Our research explained to economists (or brave engineers)

The overarching objective of our research is to provide the policy environment that best addresses the needs of the knowledge economy. This objective is met by advancing knowledge in the field of evidence-based innovation policy and developing novel measurement methodologies for intangibles. Most of our efforts are focused on three areas: Intellectual Property Policy; Measurement of Intangibles; and Measurement of Scientific Productivity.
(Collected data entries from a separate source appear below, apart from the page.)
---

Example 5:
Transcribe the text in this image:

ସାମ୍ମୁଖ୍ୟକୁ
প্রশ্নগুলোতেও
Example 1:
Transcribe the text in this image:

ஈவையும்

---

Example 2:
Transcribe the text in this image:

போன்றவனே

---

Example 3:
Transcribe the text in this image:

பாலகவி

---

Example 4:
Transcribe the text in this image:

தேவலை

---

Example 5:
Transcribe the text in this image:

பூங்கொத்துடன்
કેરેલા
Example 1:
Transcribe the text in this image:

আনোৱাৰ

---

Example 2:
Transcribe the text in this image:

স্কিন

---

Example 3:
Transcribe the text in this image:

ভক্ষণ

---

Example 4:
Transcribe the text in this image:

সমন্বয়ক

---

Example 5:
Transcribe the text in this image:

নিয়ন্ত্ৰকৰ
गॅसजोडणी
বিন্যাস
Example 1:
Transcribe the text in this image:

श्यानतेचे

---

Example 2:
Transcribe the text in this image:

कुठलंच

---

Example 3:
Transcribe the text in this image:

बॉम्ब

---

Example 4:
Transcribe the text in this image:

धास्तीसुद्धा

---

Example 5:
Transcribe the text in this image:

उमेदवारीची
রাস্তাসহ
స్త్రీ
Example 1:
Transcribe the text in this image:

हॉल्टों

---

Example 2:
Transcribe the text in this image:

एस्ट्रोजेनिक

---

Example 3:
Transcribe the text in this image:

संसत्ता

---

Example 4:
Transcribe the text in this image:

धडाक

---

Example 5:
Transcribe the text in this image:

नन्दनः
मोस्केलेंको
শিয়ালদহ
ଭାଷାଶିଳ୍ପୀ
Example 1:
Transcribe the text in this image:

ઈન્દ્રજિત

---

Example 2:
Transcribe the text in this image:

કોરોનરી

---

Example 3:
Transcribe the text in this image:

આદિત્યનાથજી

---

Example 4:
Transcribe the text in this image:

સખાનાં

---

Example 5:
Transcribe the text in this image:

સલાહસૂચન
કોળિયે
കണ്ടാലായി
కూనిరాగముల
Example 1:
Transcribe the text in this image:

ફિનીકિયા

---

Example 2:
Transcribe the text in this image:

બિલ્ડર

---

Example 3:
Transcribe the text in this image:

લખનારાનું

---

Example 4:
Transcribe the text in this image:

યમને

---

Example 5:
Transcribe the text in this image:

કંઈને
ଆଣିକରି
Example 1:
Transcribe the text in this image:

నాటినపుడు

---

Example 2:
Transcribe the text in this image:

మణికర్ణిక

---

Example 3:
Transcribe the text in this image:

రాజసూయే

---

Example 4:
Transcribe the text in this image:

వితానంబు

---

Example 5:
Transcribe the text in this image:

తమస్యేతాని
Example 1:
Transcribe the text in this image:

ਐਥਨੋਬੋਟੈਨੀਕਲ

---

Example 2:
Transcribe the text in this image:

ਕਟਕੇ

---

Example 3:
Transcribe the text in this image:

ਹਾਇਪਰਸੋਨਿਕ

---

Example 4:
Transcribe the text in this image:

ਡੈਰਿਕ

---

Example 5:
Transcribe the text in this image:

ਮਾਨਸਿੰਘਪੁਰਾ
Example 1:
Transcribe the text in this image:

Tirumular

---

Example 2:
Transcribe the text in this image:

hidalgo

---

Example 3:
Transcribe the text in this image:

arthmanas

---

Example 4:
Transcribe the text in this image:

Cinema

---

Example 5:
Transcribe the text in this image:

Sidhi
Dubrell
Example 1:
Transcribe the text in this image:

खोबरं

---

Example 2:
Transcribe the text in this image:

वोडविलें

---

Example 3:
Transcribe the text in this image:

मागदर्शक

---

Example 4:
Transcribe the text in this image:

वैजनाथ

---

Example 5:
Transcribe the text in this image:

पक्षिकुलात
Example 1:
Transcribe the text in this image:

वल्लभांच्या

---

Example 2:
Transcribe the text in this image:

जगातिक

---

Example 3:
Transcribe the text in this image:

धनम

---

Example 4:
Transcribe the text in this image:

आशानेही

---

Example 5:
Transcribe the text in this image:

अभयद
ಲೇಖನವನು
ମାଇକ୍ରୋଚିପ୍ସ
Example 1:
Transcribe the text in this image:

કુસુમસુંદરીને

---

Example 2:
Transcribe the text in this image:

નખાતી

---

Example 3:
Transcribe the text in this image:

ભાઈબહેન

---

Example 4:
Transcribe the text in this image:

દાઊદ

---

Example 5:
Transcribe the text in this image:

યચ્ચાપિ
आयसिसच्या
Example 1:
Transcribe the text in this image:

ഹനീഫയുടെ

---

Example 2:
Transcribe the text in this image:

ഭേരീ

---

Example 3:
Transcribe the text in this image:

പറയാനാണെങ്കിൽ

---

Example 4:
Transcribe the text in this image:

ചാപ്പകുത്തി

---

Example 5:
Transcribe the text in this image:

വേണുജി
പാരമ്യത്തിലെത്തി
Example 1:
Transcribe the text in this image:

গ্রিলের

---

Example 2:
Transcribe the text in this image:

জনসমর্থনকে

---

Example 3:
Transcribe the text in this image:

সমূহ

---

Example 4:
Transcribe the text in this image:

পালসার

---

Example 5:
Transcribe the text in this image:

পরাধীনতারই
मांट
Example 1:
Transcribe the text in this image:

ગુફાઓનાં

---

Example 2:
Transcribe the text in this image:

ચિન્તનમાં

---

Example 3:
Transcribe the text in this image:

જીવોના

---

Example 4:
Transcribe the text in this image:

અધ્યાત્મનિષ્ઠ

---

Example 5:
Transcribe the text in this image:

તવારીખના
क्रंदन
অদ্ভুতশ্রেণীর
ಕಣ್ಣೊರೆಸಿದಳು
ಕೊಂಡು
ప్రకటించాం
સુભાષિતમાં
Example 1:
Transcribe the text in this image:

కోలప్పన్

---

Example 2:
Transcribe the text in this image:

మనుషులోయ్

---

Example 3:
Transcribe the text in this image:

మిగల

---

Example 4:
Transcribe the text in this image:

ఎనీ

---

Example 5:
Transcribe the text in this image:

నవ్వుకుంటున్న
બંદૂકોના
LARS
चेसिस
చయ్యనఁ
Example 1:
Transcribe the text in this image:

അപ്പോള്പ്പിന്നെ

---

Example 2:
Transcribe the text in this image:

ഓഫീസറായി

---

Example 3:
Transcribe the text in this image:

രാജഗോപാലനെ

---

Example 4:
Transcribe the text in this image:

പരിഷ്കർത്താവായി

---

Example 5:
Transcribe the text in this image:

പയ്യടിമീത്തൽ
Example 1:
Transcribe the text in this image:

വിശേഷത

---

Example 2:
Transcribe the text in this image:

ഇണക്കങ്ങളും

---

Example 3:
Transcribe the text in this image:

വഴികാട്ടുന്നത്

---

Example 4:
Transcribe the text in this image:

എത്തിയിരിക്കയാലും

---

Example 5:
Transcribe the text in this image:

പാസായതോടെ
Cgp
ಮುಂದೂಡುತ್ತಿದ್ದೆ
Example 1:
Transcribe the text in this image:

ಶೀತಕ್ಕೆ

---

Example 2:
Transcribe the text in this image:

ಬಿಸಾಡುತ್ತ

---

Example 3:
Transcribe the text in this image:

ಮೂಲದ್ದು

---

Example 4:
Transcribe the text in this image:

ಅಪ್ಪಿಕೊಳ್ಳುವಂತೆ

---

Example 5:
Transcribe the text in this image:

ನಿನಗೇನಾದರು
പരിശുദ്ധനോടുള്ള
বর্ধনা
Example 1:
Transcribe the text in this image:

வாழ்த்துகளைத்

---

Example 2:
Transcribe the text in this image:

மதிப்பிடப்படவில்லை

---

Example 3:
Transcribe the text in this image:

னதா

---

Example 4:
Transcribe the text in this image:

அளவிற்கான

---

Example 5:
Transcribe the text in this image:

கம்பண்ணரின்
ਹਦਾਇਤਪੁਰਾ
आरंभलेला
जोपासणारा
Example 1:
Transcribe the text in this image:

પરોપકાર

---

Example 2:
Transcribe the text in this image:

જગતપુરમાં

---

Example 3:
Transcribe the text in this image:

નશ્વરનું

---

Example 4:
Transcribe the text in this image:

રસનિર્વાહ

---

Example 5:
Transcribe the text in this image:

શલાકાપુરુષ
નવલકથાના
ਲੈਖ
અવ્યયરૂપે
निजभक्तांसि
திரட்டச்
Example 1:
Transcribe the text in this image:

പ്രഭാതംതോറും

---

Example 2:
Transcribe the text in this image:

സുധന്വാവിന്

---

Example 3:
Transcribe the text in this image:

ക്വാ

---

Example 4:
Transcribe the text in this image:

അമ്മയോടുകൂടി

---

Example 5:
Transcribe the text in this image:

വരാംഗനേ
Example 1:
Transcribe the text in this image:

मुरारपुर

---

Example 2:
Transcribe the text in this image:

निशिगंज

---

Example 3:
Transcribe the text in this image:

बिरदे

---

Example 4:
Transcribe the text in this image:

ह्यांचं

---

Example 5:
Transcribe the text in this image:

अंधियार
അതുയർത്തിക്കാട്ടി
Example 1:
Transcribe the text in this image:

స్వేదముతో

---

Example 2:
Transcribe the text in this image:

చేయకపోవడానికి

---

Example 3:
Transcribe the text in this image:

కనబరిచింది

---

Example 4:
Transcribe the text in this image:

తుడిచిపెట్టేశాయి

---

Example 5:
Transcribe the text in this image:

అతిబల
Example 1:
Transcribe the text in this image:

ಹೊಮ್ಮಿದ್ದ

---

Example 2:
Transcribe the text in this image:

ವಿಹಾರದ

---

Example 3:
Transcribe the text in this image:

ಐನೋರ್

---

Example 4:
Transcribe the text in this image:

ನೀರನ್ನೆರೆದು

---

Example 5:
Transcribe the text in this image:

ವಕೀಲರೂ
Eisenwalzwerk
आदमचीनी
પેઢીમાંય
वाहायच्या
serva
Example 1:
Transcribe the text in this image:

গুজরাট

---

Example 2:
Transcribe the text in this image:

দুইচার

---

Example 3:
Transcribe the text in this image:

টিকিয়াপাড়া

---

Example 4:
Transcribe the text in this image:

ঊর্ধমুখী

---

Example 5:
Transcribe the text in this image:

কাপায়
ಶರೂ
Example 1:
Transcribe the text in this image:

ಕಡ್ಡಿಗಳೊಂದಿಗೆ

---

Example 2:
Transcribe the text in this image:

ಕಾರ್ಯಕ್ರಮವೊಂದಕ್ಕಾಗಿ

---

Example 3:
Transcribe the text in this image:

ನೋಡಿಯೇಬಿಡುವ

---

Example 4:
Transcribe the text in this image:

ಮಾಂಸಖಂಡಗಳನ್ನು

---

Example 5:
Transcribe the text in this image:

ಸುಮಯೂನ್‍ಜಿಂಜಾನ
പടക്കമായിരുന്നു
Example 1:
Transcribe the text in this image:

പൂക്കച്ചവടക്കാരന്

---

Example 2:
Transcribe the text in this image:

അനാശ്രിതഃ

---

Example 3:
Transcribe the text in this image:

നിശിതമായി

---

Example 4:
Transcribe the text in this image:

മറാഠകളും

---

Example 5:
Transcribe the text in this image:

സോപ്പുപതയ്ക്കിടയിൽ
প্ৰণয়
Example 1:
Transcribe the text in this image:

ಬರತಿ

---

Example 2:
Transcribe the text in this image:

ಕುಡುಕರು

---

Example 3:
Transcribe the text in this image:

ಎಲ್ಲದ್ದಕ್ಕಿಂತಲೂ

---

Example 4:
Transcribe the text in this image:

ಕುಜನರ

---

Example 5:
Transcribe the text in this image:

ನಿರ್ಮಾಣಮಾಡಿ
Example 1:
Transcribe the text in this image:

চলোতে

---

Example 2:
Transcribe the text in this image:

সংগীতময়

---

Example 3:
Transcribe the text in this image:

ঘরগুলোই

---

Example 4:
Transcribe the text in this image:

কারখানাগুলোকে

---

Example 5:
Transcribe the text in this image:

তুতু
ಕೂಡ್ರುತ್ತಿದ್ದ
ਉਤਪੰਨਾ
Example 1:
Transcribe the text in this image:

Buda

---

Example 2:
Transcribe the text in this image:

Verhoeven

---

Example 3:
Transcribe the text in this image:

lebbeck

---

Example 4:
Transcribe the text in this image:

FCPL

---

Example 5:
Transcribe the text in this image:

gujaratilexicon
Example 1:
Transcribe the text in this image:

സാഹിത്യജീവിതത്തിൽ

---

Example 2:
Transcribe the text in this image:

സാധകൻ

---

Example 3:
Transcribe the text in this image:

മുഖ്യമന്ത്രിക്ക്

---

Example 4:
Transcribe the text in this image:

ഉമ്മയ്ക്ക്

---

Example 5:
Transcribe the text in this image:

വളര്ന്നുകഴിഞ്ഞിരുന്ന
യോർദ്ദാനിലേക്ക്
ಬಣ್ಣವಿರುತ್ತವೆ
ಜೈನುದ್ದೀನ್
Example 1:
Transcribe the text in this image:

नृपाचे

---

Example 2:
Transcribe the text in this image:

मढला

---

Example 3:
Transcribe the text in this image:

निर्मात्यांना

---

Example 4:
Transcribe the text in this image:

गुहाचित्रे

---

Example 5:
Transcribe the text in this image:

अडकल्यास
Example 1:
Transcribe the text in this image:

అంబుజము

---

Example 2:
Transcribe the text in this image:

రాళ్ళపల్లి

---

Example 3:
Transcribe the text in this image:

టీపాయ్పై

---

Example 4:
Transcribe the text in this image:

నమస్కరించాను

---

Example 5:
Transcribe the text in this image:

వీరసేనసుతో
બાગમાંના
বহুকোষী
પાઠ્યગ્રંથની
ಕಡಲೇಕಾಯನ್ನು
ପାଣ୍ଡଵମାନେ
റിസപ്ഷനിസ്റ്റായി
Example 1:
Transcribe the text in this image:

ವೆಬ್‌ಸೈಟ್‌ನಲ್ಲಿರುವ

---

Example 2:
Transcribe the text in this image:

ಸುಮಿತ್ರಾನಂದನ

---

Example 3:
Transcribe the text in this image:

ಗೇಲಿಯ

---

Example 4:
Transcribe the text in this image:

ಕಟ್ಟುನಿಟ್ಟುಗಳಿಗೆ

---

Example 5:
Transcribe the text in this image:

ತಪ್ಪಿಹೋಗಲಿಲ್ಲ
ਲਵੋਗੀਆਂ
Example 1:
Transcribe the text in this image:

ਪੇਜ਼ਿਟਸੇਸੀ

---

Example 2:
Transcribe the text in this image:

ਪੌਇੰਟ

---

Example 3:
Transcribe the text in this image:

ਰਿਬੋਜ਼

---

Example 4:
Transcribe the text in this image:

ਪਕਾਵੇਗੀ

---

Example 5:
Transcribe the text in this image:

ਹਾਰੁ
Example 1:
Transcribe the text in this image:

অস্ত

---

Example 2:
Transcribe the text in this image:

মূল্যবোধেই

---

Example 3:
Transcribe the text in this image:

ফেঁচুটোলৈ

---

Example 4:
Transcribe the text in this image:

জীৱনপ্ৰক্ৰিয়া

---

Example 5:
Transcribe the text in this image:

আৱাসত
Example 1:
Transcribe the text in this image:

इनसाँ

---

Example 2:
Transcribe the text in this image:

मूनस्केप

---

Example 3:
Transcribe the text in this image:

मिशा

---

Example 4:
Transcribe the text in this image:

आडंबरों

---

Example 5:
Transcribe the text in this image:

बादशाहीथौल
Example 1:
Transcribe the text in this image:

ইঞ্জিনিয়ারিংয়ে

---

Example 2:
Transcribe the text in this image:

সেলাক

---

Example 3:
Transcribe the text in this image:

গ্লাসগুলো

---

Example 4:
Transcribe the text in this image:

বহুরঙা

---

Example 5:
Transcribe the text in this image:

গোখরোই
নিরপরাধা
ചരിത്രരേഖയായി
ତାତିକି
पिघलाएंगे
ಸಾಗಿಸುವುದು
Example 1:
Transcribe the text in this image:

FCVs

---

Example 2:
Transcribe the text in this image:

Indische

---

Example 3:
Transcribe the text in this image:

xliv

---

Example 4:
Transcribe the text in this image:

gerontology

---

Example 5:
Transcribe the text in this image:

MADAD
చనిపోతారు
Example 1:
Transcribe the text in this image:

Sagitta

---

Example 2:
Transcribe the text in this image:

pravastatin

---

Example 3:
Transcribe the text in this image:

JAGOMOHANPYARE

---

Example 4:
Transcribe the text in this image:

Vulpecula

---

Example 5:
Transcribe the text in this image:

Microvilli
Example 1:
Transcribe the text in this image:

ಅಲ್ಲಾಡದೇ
Intellectual Property (IP) Policy Two main topics are the optimal design of the IP system and the role of IP in the market for technology. As an illustration of the first topic, we are studying how fees affect the demand for IP protection. We have produced world-first estimates of the price elasticity of demand for patents [A, B, C] and have showed that patent fees can be used to filter out low-quality patent applications [D]. Current work focuses on understanding how the structure of fees affects the backlog at patent offices [E]. The second topic seeks to advance knowledge on the effect of IP in the market for technology [F, G] and in particular on SME and startup financing [G, H]. For example we have shown in [H] that the collateralization of patents facilitates startups’ access to venture debt loans.

Measurement of Intangibles As developed countries move into the knowledge economy, it becomes important to measure its components in a scientifically rigorous way. We have focused our efforts on issues related to the measurement of innovation activities and to the measurement of higher education systems. Regarding the first topic, we seek to improve the measurement of innovation with patent data [I, J, K]. For example, we have proposed in [K] a novel patent-based indicator that is made freely available. Current work focuses on trademark data. Regarding the second topic, we have suggested a series of measures for benchmarking higher education systems [L, M] with a view of helping governments share best practices amongst themselves.

Measurement of Scientific Productivity The increased competitiveness of allocation of research funds calls for an improved understanding of the productivity of scientists. This new line of research seeks to move beyond traditional bibliometric indicators and propose radically new ways of thinking about productivity. In particular, we aim to better grasp scientists’ contribution to knowledge and measure the ‘real impact’ of science.